About Antibiotic Peripheral Neuropathy Risks

The Levaquin, Cipro and Avelox mass tort litigation has emerged since the FDA required new warnings for all fluoroquinolone-based antibiotics in August 2013.

While prior warnings provided with the drugs indicated that some users experienced nerve damage, the manufacturers have suggested that the problems were rare and often resolved when the antibiotic was no longer used.

After reviewing adverse event reports and available data, the FDA required the makers of all fluoroquinolones to provide information about the long-term risk of peripheral neuropathy from the antibiotics, indicating problems may last for months or years after an individual stops taking the drug.

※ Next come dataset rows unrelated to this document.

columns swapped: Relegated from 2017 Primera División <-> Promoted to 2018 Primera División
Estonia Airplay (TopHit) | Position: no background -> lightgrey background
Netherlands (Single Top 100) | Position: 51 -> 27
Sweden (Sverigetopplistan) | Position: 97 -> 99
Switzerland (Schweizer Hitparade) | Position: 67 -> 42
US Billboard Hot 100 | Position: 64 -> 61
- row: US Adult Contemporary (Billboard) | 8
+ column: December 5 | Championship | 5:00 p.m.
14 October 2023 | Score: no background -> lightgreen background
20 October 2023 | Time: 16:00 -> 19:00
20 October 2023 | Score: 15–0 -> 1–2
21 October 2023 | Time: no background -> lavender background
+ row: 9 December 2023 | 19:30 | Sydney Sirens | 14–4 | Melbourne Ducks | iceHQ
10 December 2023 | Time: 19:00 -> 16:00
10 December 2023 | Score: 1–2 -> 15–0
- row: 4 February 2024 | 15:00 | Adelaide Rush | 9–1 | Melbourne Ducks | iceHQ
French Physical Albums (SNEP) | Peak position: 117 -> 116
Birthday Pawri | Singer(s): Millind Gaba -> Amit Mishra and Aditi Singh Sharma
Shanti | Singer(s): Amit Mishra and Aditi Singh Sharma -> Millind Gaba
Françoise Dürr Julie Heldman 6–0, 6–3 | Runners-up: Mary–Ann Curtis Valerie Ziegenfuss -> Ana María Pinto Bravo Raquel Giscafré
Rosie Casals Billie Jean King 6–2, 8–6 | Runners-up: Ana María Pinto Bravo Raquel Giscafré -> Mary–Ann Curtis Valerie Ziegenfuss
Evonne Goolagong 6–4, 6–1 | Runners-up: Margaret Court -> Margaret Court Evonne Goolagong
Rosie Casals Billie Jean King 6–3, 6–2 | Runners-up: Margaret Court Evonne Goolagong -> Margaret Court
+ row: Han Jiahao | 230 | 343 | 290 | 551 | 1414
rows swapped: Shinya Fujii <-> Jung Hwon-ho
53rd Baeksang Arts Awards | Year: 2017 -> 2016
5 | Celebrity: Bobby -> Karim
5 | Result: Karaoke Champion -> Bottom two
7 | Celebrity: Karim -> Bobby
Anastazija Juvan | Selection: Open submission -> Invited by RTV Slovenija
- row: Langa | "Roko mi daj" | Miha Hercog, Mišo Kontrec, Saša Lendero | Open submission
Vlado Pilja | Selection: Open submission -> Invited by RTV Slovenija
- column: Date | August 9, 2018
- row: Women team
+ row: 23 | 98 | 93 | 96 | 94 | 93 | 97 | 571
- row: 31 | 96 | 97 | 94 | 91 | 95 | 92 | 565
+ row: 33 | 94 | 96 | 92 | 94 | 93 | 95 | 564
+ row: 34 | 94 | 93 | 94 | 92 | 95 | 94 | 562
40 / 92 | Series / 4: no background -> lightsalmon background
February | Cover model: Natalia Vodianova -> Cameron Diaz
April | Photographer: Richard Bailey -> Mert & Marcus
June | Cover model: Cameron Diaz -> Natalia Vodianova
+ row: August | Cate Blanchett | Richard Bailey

Peripheral neuropathy involves damage to the nerves that may impair sensation, movement and other aspects of health. This may leave users with persistent pain, burning, tingling, numbness, weakness and sensitivity to light touches, temperature and motion in the arms and legs, as well as other problems that cause a major disruption to daily activities.

Plaintiffs allege that the makers of Levaquin, Avelox and Cipro should have provided these warnings years ago, noting that the first indication of a possible link between long-term peripheral neuropathy and fluoroquinolone antibiotics came in a study published in 2001.

If adequate warnings had been provided about the risk of permanent neuropathy problems, plaintiffs indicate that they may have avoided painful and debilitating injuries.